Directive 1:
Repeat the part of the museum blog post that opens with the words containing "If antiquated metaphysical" and closes with "the utterly ridiculous.".

If antiquated metaphysical ephemera interests you (and realistically, how could it not?), you will want to visit The Museum of Talking Boards.

It's an online gallery with a fascinating history of spirit-writing, and many of the fascinating designs and gimmicks of talking boards through the first half of last century. The design alone on some of these boards is just marvelous, and they range from the simple and beautiful, to the utterly ridiculous.

You'll also find enough theories, stories, and superstitions here to keep you reading well into the night, though the page designer's choice of text-to-background color combinations isn't always forgiving to the eyeballs.

Sunday, February 24, 2008

The Lives of Perfect Creatures

If you're a lucky person, you have made it to Culver City, California and raked up the courage to walk to a locked door on a busy city street, and ring the buzzer once, only to hear it swing open, and be ushered inside a blindingly dark and deafeningly quiet room.

The entrance to The Museum of Jurassic Technology.

When I tell people about this place, I always struggle for just the right descriptors - I'm sure people call it "weird" or "creepy", but it's not really those things, and every bit those things at the same time. Very few places strike me as "forbidden", and as I wandered around the windowless, curtained rooms of this modern museum, I couldn't help but feel like I was somehow given permission to see this place, it is so occult, so secretive.

Realistically, it is open to the public nearly every day, and for a modest admission fee you are free to roam the rooms and even have some Russian tea and cookies in an upstairs tearoom.

But if the daunting, quiet, dark atmosphere isn't enough to throw you, the exhibits probably will. It's a self-titled "
educational institution dedicated to the advancement of knowledge", but what that knowledge is, and the degree of its provability or scientific integrity is often debatable.

Topics from old folk remedies to humans growing horns, to tiny sculptures within the eyes of needles, to a very large and involved display about the (alleged) capture of the (alleged) Deprong Mori, a bat-like creature who can use its sonar to move through solid objects.

I can't say enough good, strange, or fanatical things about this place. If I lived in Southern California I would definitely be a regular patron, and go a few times a year.

Material supplied:
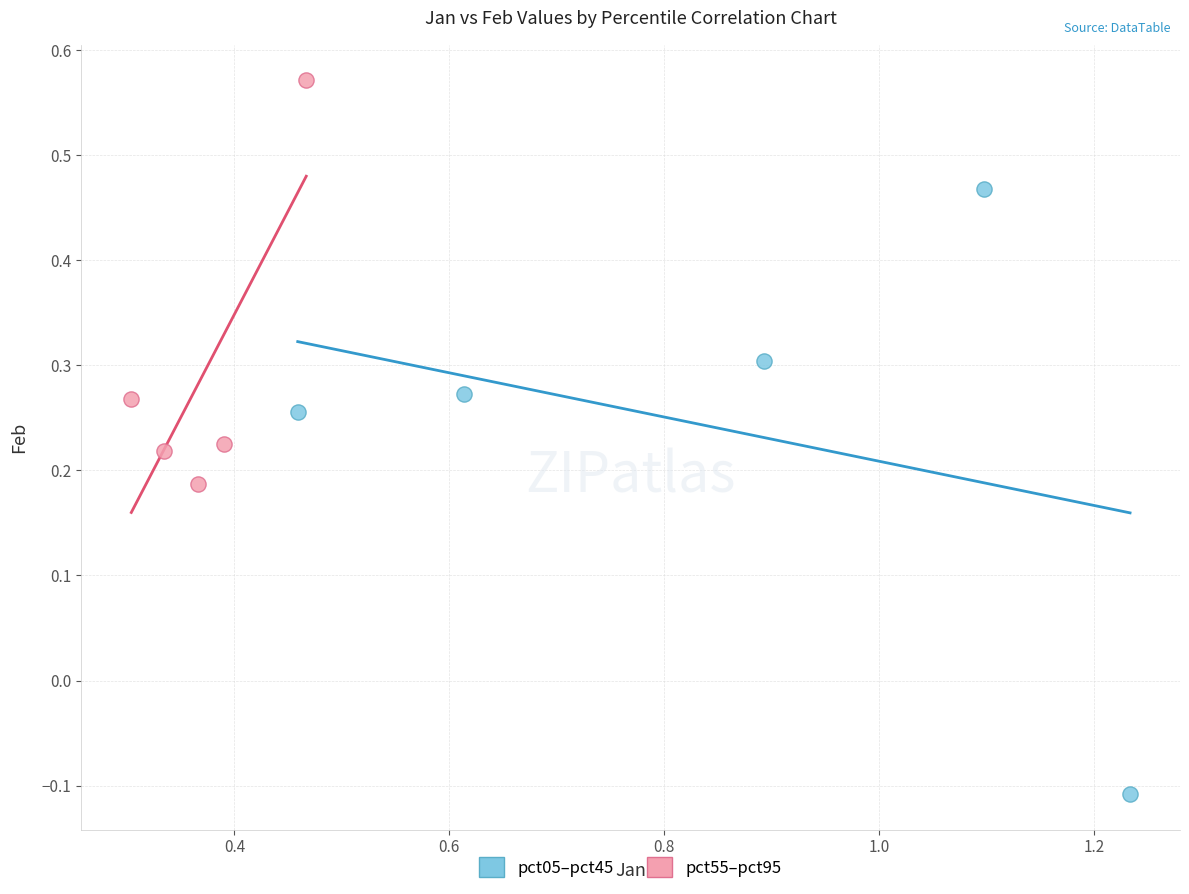

Which series has the widest spread of Y values?

pct05–pct45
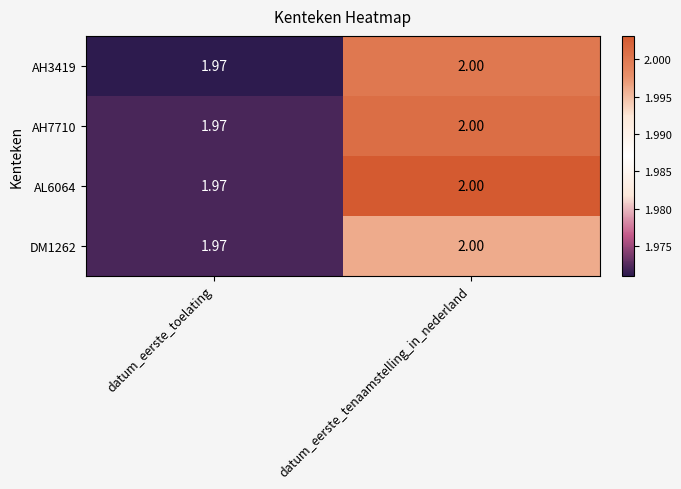

Is the value of DM1262 at datum_eerste_tenaamstelling_in_nederland greater than the value of AH7710 at datum_eerste_toelating?

Yes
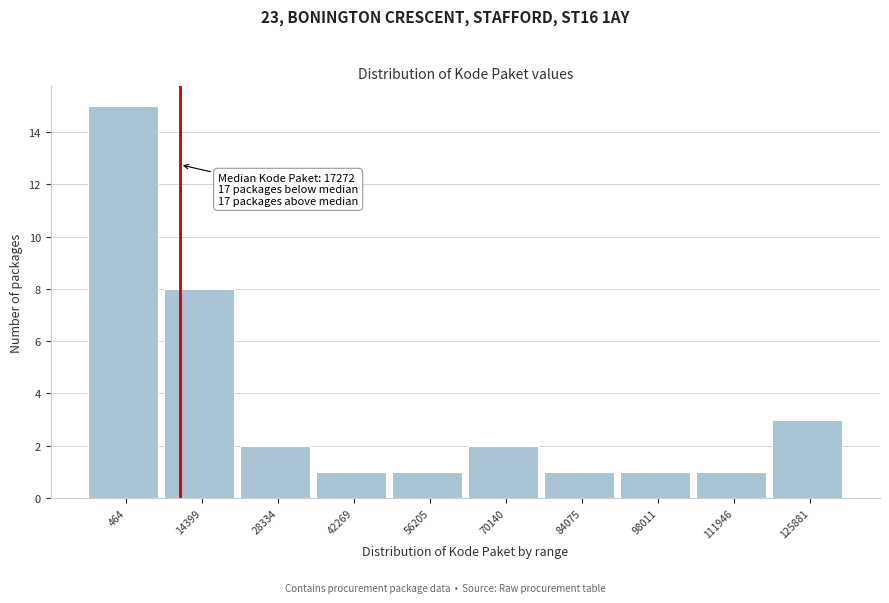

Reading left to right, extract all data points from this chart.

464=15	14399=8	28334=2	42269=1	56205=1	70140=2	84075=1	98011=1	111946=1	125881=3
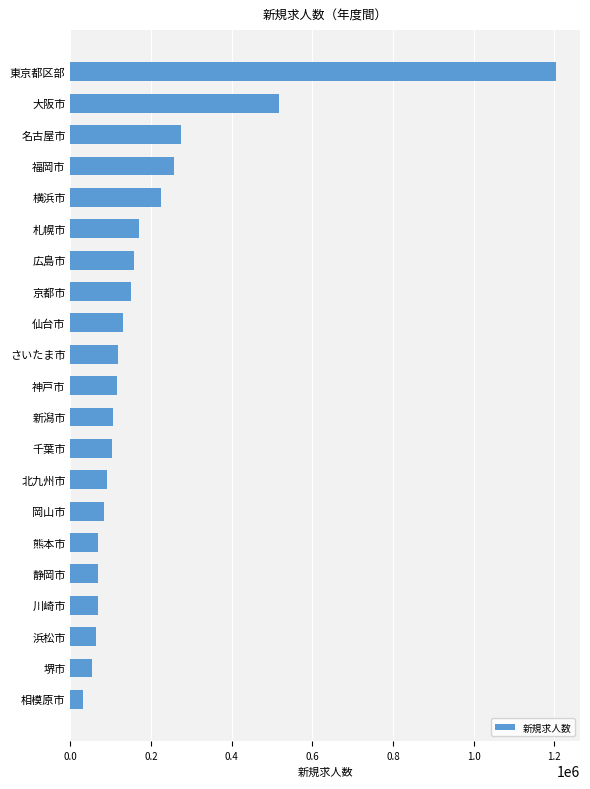

Is it true that the value at 福岡市 is 255647?

True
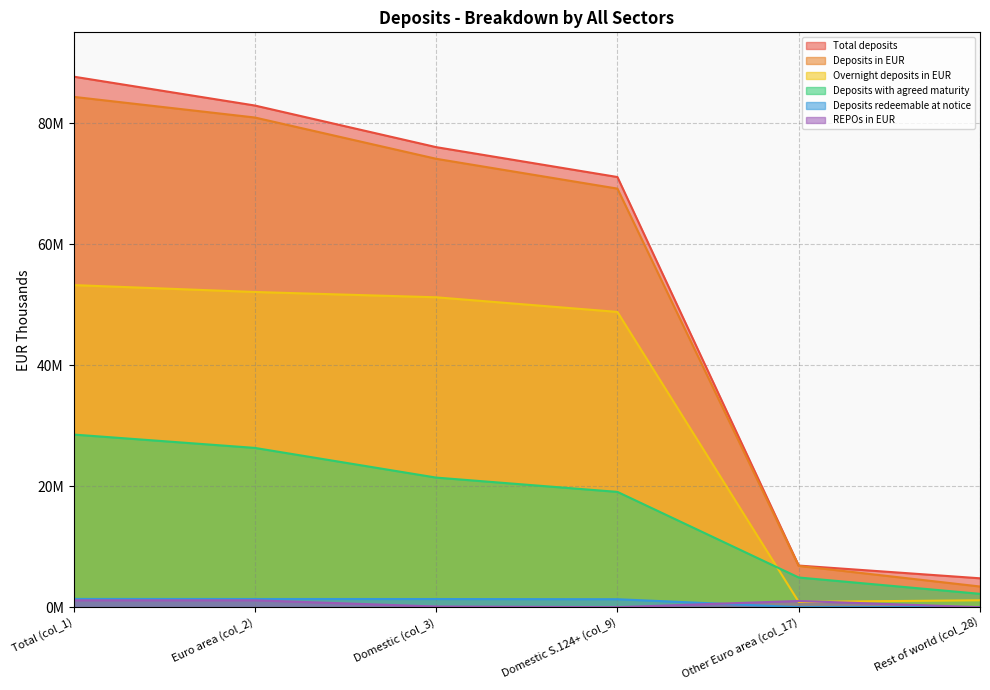

How many lines are shown in the chart?

6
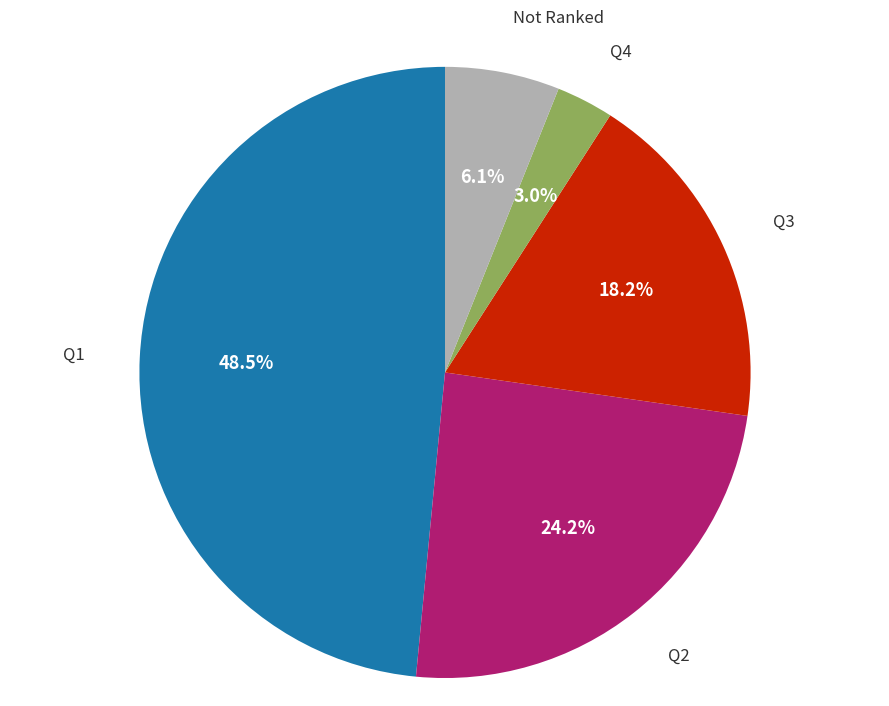

Does any single category account for the majority?

No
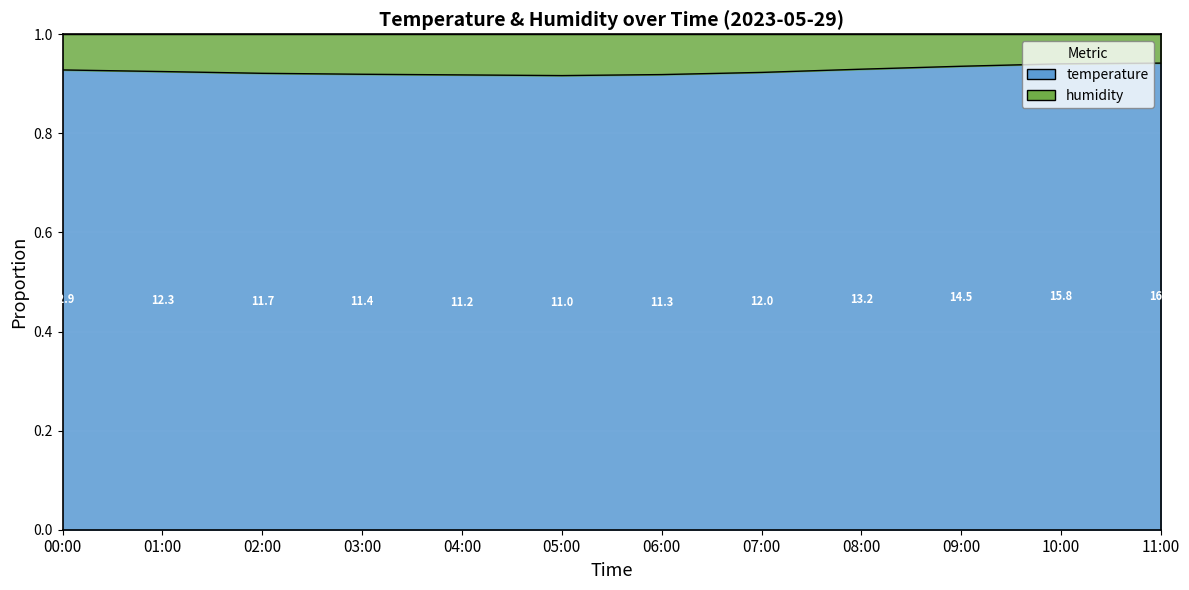

Which category has the lowest value across all series?

05:00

Directive 2:
In the entries, take the part that opens with the line containing "Does any single" and runs through the end of the entries, and rewrite it with "category" replaced by "group", changing nothing else. Leave the pictures out.

Exercise result 1:
If antiquated metaphysical ephemera interests you (and realistically, how could it not?), you will want to visit The Museum of Talking Boards.

It's an online gallery with a fascinating history of spirit-writing, and many of the fascinating designs and gimmicks of talking boards through the first half of last century. The design alone on some of these boards is just marvelous, and they range from the simple and beautiful, to the utterly ridiculous.

Exercise result 2:
Does any single group account for the majority?

No

Which group has the lowest value across all series?

05:00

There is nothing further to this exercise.